On “Years of government cuts worsen UK flooding

Dear Comrade Paul,

Your article reveals the legacy of repeated cuts in the Environment Agency budget. This is only partially true and of course other agencies have responsibility for water management and the environment.

The last few weeks have also exposed the class and state interests at stake.

Firstly, following the devastating flooding in Hull, Doncaster and Gloucestershire, the then-Labour government increased environment agency spending up to and including 2010/2011. With the election of the Tory/Liberal government, cuts were implemented each year as you highlight. If Labour had been re-elected, being slaves to the needs of the City, it would most probably have followed a similar program of “efficiency” measures.

The privatized water companies, whose first priority is to the shareholders and are driven by their share price on the world markets, are also responsible for water course management. Here too there has been a systematic failure. Massive and persistent cuts to local government funding have degraded surface water run-off control in urban areas. Likewise, wholesale destruction of public transport and the inexorable rise in car use and “concreting” over of grass land has played its part.

The last sixty years of high intensity agriculture farming, much of which is in the hands of transnational companies and a quick buck policy, has in many areas created soil quality so degraded that it is almost dead. Very low organic matter, low earthworm density— essential for drainage, filling in of ditches and ponds, grubbing of hedge rows and small copses all contribute to flash flooding. Soil microbial and fungi life are almost eliminated.

In 2007, GCHQ’s operations were threatened with the flash floods that hit Gloucestershire.

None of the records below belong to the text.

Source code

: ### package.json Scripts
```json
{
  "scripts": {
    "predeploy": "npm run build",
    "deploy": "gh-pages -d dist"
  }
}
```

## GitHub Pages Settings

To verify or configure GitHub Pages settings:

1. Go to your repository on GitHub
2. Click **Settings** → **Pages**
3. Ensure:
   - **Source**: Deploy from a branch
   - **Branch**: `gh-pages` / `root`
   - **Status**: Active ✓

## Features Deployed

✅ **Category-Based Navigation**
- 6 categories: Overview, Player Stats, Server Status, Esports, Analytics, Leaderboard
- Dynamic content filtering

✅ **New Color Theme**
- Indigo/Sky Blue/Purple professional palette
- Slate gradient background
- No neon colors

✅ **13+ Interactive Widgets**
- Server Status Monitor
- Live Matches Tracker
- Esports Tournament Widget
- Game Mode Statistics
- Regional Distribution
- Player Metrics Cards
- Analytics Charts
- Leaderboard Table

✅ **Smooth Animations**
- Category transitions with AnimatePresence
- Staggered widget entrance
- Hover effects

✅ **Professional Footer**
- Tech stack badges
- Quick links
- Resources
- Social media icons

Electrical supply from the nearby substation was maintained by the rapid intervention of the military building a wall of sand bags around it. A parliamentary report in 2008 stated that “business continuity arrangement” at MI5, MI6 and GCHQ will be reviewed. No doubt that was not subjected to further cuts by Labour or the present administration. State interests, i.e., spying on most of the worlds population, have number one priority.

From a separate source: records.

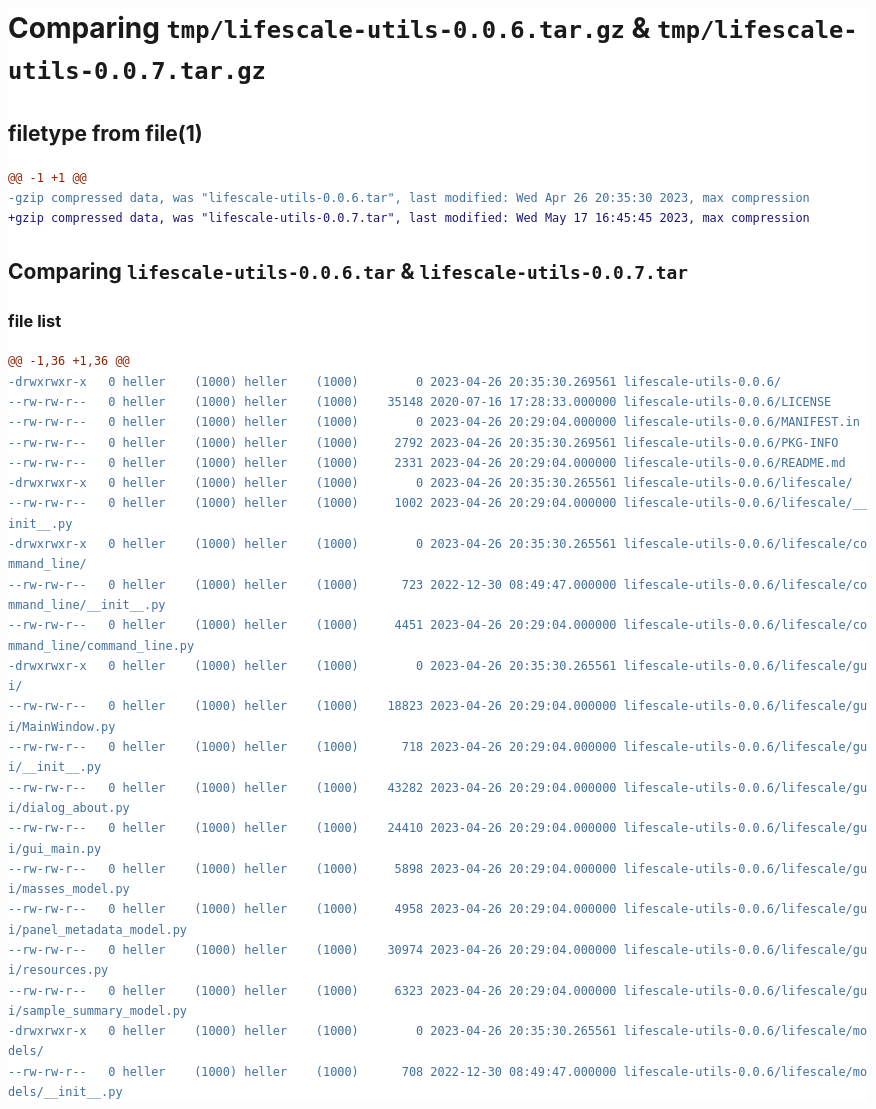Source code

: # Comparing `tmp/lifescale-utils-0.0.6.tar.gz` & `tmp/lifescale-utils-0.0.7.tar.gz`

## filetype from file(1)

```diff
@@ -1 +1 @@
-gzip compressed data, was "lifescale-utils-0.0.6.tar", last modified: Wed Apr 26 20:35:30 2023, max compression
+gzip compressed data, was "lifescale-utils-0.0.7.tar", last modified: Wed May 17 16:45:45 2023, max compression
```

## Comparing `lifescale-utils-0.0.6.tar` & `lifescale-utils-0.0.7.tar`

### file list

```diff
@@ -1,36 +1,36 @@
-drwxrwxr-x   0 heller    (1000) heller    (1000)        0 2023-04-26 20:35:30.269561 lifescale-utils-0.0.6/
--rw-rw-r--   0 heller    (1000) heller    (1000)    35148 2020-07-16 17:28:33.000000 lifescale-utils-0.0.6/LICENSE
--rw-rw-r--   0 heller    (1000) heller    (1000)        0 2023-04-26 20:29:04.000000 lifescale-utils-0.0.6/MANIFEST.in
--rw-rw-r--   0 heller    (1000) heller    (1000)     2792 2023-04-26 20:35:30.269561 lifescale-utils-0.0.6/PKG-INFO
--rw-rw-r--   0 heller    (1000) heller    (1000)     2331 2023-04-26 20:29:04.000000 lifescale-utils-0.0.6/README.md
-drwxrwxr-x   0 heller    (1000) heller    (1000)        0 2023-04-26 20:35:30.265561 lifescale-utils-0.0.6/lifescale/
--rw-rw-r--   0 heller    (1000) heller    (1000)     1002 2023-04-26 20:29:04.000000 lifescale-utils-0.0.6/lifescale/__init__.py
-drwxrwxr-x   0 heller    (1000) heller    (1000)        0 2023-04-26 20:35:30.265561 lifescale-utils-0.0.6/lifescale/command_line/
--rw-rw-r--   0 heller    (1000) heller    (1000)      723 2022-12-30 08:49:47.000000 lifescale-utils-0.0.6/lifescale/command_line/__init__.py
--rw-rw-r--   0 heller    (1000) heller    (1000)     4451 2023-04-26 20:29:04.000000 lifescale-utils-0.0.6/lifescale/command_line/command_line.py
-drwxrwxr-x   0 heller    (1000) heller    (1000)        0 2023-04-26 20:35:30.265561 lifescale-utils-0.0.6/lifescale/gui/
--rw-rw-r--   0 heller    (1000) heller    (1000)    18823 2023-04-26 20:29:04.000000 lifescale-utils-0.0.6/lifescale/gui/MainWindow.py
--rw-rw-r--   0 heller    (1000) heller    (1000)      718 2023-04-26 20:29:04.000000 lifescale-utils-0.0.6/lifescale/gui/__init__.py
--rw-rw-r--   0 heller    (1000) heller    (1000)    43282 2023-04-26 20:29:04.000000 lifescale-utils-0.0.6/lifescale/gui/dialog_about.py
--rw-rw-r--   0 heller    (1000) heller    (1000)    24410 2023-04-26 20:29:04.000000 lifescale-utils-0.0.6/lifescale/gui/gui_main.py
--rw-rw-r--   0 heller    (1000) heller    (1000)     5898 2023-04-26 20:29:04.000000 lifescale-utils-0.0.6/lifescale/gui/masses_model.py
--rw-rw-r--   0 heller    (1000) heller    (1000)     4958 2023-04-26 20:29:04.000000 lifescale-utils-0.0.6/lifescale/gui/panel_metadata_model.py
--rw-rw-r--   0 heller    (1000) heller    (1000)    30974 2023-04-26 20:29:04.000000 lifescale-utils-0.0.6/lifescale/gui/resources.py
--rw-rw-r--   0 heller    (1000) heller    (1000)     6323 2023-04-26 20:29:04.000000 lifescale-utils-0.0.6/lifescale/gui/sample_summary_model.py
-drwxrwxr-x   0 heller    (1000) heller    (1000)        0 2023-04-26 20:35:30.265561 lifescale-utils-0.0.6/lifescale/models/
--rw-rw-r--   0 heller    (1000) heller    (1000)      708 2022-12-30 08:49:47.000000 lifescale-utils-0.0.6/lifescale/models/__init__.py
```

The class values of capitalism manifest themselves in the EA funding policy. For flood defence work to go ahead, the criteria is that for every one pound spent roughly eight times that is expected in “savings”. Hence, when Hull and Doncaster were extensively flooded in 2007—being relatively poor areas with low property prices—the money allocated for flood protection spending was “modest”. (On December 5th of last year, Hull's flood defences were almost breached.) The Somerset Levels are low on spending too, hence they have been left with “each home taking it’s own measures against flooding”. However, along the Thames valley the price of a house will frequently be ten or more times greater than in parts of Yorkshire. So, flood defences are not assessed according to safeguarding homes but of protecting markets. Perhaps Lord Howell of Guildford also had this in mind when he spoke in favour of fracking going ahead in the North East where there are large “desolate areas”. Failure to protect all homes, whether multi-million mansions, or small terraced ones, can only lead to a ghettoisation of large areas. Small, relatively cheap homes on flood plains will become uninsurable, worthless and uninhabitable. The extremes of property prices will consequently expand enormously. Abandonment of the poor was central to the response in New York and New Orleans.

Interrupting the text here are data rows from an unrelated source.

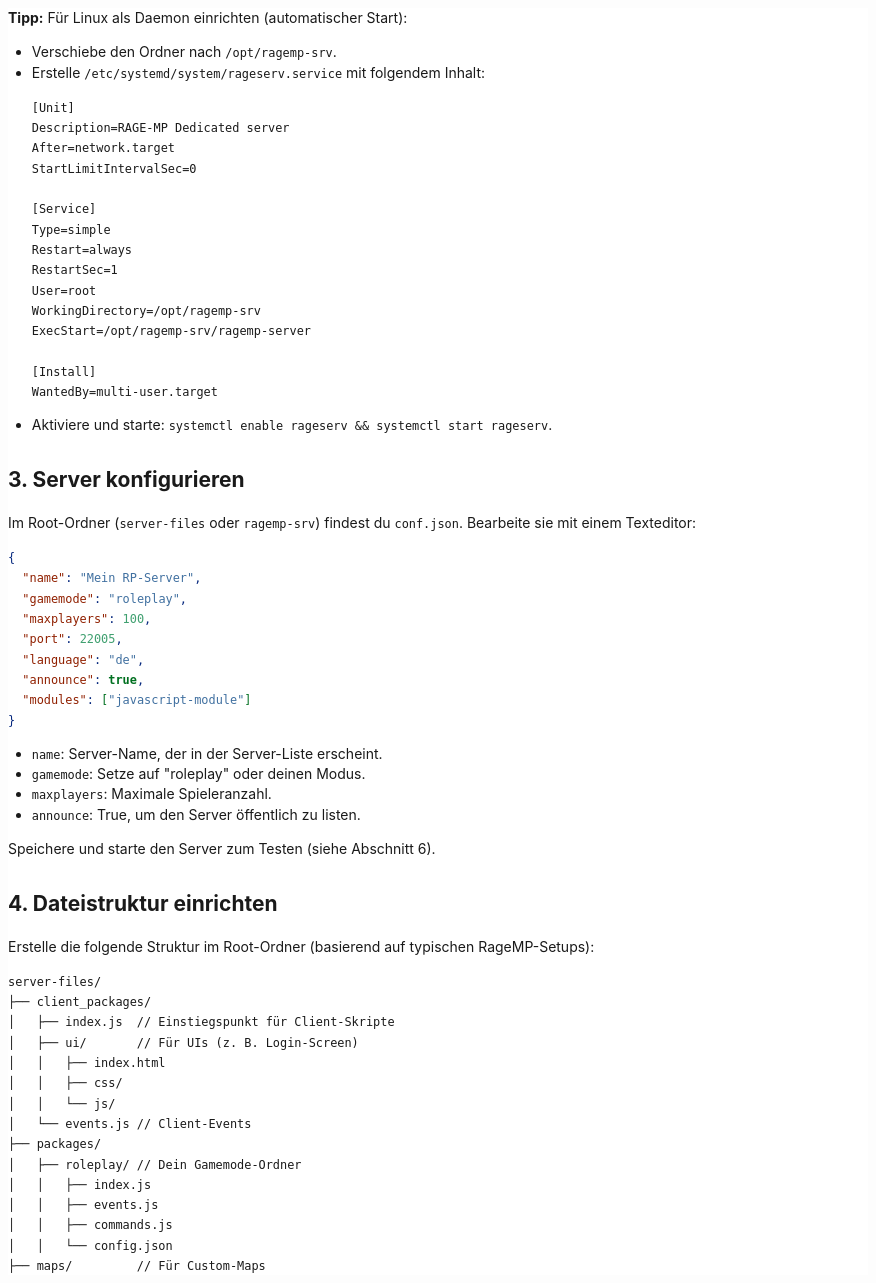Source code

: **Tipp:** Für Linux als Daemon einrichten (automatischer Start):
- Verschiebe den Ordner nach `/opt/ragemp-srv`.
- Erstelle `/etc/systemd/system/rageserv.service` mit folgendem Inhalt:
  ```
  [Unit]
  Description=RAGE-MP Dedicated server
  After=network.target
  StartLimitIntervalSec=0

  [Service]
  Type=simple
  Restart=always
  RestartSec=1
  User=root
  WorkingDirectory=/opt/ragemp-srv
  ExecStart=/opt/ragemp-srv/ragemp-server

  [Install]
  WantedBy=multi-user.target
  ```
- Aktiviere und starte: `systemctl enable rageserv && systemctl start rageserv`.

## 3. Server konfigurieren

Im Root-Ordner (`server-files` oder `ragemp-srv`) findest du `conf.json`. Bearbeite sie mit einem Texteditor:

```json
{
  "name": "Mein RP-Server",
  "gamemode": "roleplay",
  "maxplayers": 100,
  "port": 22005,
  "language": "de",
  "announce": true,
  "modules": ["javascript-module"]
}
```

- `name`: Server-Name, der in der Server-Liste erscheint.
- `gamemode`: Setze auf "roleplay" oder deinen Modus.
- `maxplayers`: Maximale Spieleranzahl.
- `announce`: True, um den Server öffentlich zu listen.

Speichere und starte den Server zum Testen (siehe Abschnitt 6).

## 4. Dateistruktur einrichten

Erstelle die folgende Struktur im Root-Ordner (basierend auf typischen RageMP-Setups):

```
server-files/
├── client_packages/
│   ├── index.js  // Einstiegspunkt für Client-Skripte
│   ├── ui/       // Für UIs (z. B. Login-Screen)
│   │   ├── index.html
│   │   ├── css/
│   │   └── js/
│   └── events.js // Client-Events
├── packages/
│   ├── roleplay/ // Dein Gamemode-Ordner
│   │   ├── index.js
│   │   ├── events.js
│   │   ├── commands.js
│   │   └── config.json
├── maps/         // Für Custom-Maps
```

This morning Lord Lawson, in a BBC Radio 4 interview, stated that he doubted the weather extremes were a consequence of man made global climate change. What cannot be doubted, however, is that weather extremes are playing havoc on all continents. Also, the issue is to some extent not whether this is man made or not—it could be variability of solar emissions, but unlikely. Global temperatures are rising, oceans are also warming and expanding—raising sea levels—atmospheric potential and kinetic energy levels are elevated giving rise to high winds. All the evidence suggests that changes are largely man made and hence must be tackled with urgency.

He concluded that Britain should not embark on a program of de-carbonisation of energy production, as this country only contributed around two percent of greenhouse gases. Here he unintentionally put his finger on the fault: the continued division of earth into nation states, each pursuing its own selfish interest: someone else can pay, but definitely not “our” country. This has bedeviled global climate change talks from the start. The only way to ensure our small planet remains habitable for humans is with the overthrow of the capitalist system and the ending of nation states.

John U

13 February 2014

On global cancer rates and capitalism

Why is WSWS not writing articles that capitalism bears the greatest responsibility for cancer worldwide? The passionate supporters of capitalism are also victims of their own capitalist system, losing their own family members; their wives, their husbands, their sons or daughters or other parts of their families, or losing good friends.

This shows how ridiculous capitalism operates and how their supporters have been trapped in a vicious circle.